Two hundred years before the invention of the credit default swap, when the city of Basel, Switzerland, was known more as the place to sign peace treaties than set capital requirements, the rhetoric over banks’ contributions to society was no less passionate.
Thomas Jefferson, the founding father of the US and author of the Declaration of Independence once called lenders “more dangerous than standing armies” and opposed vehemently the creation of a US central bank. Not surprisingly his political rival, Alexander Hamilton, had a different view.
“Most commercial nations have found it necessary to institute banks and they have proved to be the happiest engines that ever were invented for advancing trade,” Mr Hamilton, the first US Treasury secretary and founder of the Bank of New York, wrote in 1781. “Venice, Genoa, Hamburg, Holland and England are examples of their utility.”
Hamilton was arguing for the creation of a national bank, but his words – as well as those of his rival, Jefferson – could easily apply to the role of commercial and investment banks in creating the modern business world.
In the 19th century, as agrarian economies gave way to the industrial revolution, corporations sprang to life with the help of banks. Companies and individuals no longer relied on barter to conduct business. Cash, so the cliché goes, became king.
“By 1900, there were dozens of industrial corporations,” says John Steele Gordon, a business historian and author of An Empire of Wealth: The Epic History of American Economic Power. “It was a whole new world. These companies needed huge amounts of capital.”
The bankers came of age, too. John Pierpont Morgan and Jacob Schiff, the dominant financiers of the era, provided the capital for Western Union, General Electric, Carnegie Steel and many other industrial heavyweights.
By the early 20th century, stock markets would emerge as significant sources of capital, giving rise to a new class of corporate owners.
“You had more stakeholders involved than ever before,” says Charles Geisst, professor of finance at Manhattan College and the author of several books on Wall Street.
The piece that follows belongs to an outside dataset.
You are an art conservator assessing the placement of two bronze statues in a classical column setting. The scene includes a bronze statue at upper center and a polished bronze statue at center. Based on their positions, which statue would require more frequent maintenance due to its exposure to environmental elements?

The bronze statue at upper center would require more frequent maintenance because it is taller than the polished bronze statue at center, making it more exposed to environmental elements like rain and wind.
Family-run businesses went public and hired professional managers, Mr Geisst said.
When the markets grew overheated and panic ensued in 1907, it was the Morgans and the Schiffs – the US Congress had not yet created the Federal Reserve – who stepped in with capital to shore up the banking system.
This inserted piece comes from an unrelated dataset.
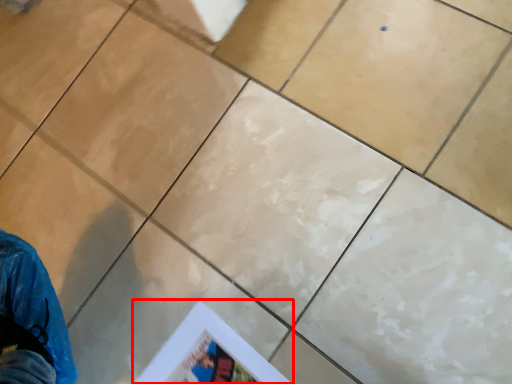
Question: From the image's perspective, what is the correct spatial positioning of poster page (annotated by the red box) in reference to ceramic tile?

Choices:
 (A) below
 (B) above

Answer: (A)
The private banks filled that void, but the truth is they had to,” Mr Geisst says. “There was not one else to do it.”
While the formation of a US central bank would forever change the industry’s response to crises, banks continued to play pivotal roles in developing the world’s economies.
Depression-era regulations would separate Wall Street – the issuance and trading of securities – from commercial banking – taking deposits and making loans. Until those rules were rewritten decades later, financial institutions from each side of the divide would flourish on their own.
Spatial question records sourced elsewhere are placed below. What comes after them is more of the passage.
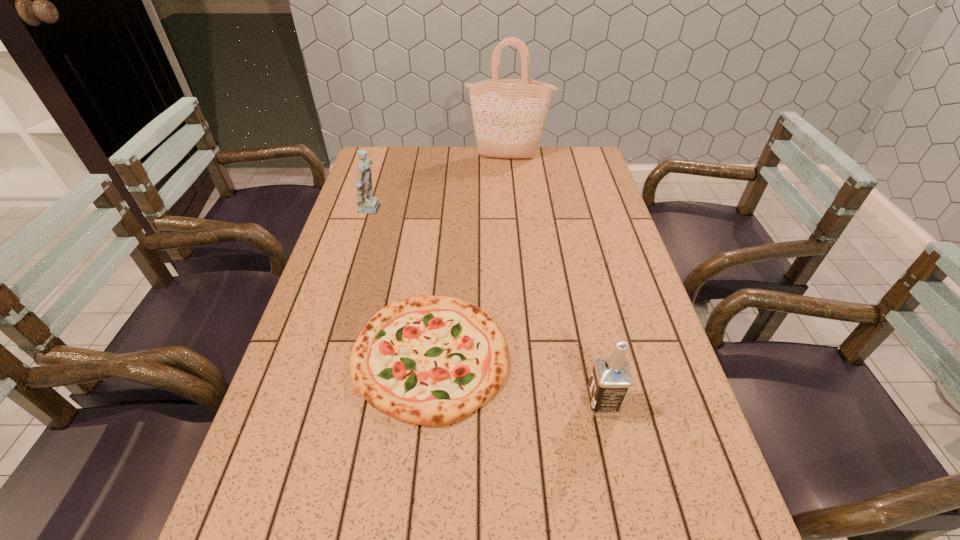
Image resolution: width=960 pixels, height=540 pixels. I want to click on free spot between the pizza and the vodka, so click(x=516, y=380).

This screenshot has height=540, width=960. Find the location of `the third closest object to the pizza`. the third closest object to the pizza is located at coordinates (508, 114).

Point out which object is positioned as the nearest to the vodka. Please provide its 2D coordinates. Your answer should be formatted as a tuple, i.e. [(x, y)], where the tuple contains the x and y coordinates of a point satisfying the conditions above.

[(430, 360)]

Locate an element on the screen. blank space that satisfies the following two spatial constraints: 1. on the front-facing side of the third nearest object; 2. on the left side of the shortest object is located at coordinates (328, 356).

At what (x,y) coordinates should I click in order to perform the action: click on vacant space that satisfies the following two spatial constraints: 1. on the back side of the pizza; 2. on the left side of the tallest object. Please return your answer as a coordinate pair (x, y). Image resolution: width=960 pixels, height=540 pixels. Looking at the image, I should click on (450, 158).

The image size is (960, 540). Find the location of `vacant position in the image that satisfies the following two spatial constraints: 1. on the front-facing side of the figurine; 2. on the back side of the pizza`. vacant position in the image that satisfies the following two spatial constraints: 1. on the front-facing side of the figurine; 2. on the back side of the pizza is located at coordinates (328, 356).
Walter Wriston, who ran Citibank from 1967 to 1984, would help bring automated teller machines to almost hundreds of thousands of street corners. Millions of consumers would come to own credit cards and certificates of deposits.
Epitomised by Lazard’s Felix Rohatyn, investment bankers helped corporate chieftains expand dramatically through mergers and acquisitions, creating a new generation of conglomerates that would diversify into markets with little or no connection to their core businesses.
From seeding a burgeoning technology sector and creating a junk-bond market that would finance leveraged buyouts (and corporate raiders), to the development of the debt-securitisation markets that would create a massive mortgage bubble, banks have been at or near the epicentre of every economic boom or bust of the past century.
Occasionally, bankers did play a more direct role in society, as they did in the 1970s in helping the city of New York restructure its debt to avoid bankruptcy after the US president, Gerald Ford, famously declined to offer federal aid. The cause – one their critics would argue was not entirely selfless – would help burnish Wall Street’s reputation in its hometown.
“There was great hostility toward New York,” says Mr Rohatyn, who led the effort as chairman of the Municipal Assistance Corporation. “Bailing out New York City became a symbol. If the city went bankrupt, that would show that liberalism was a sham.”
Bailing out the banks themselves, as the world’s governments did in the most recent crisis, was symbolic, too. Whether one believes they are deadlier than hostile forces or “happy engines” of economic growth, few now doubt the financial services industry’s importance to the economy.
“The banking industry is the circulatory system of the economy,” Mr Gordon says. “It’s analogous to the heart. Breaking your arm is unpleasant – it takes awhile to recover but eventually you’re as good as new. If your heart fails, you’re in trouble.”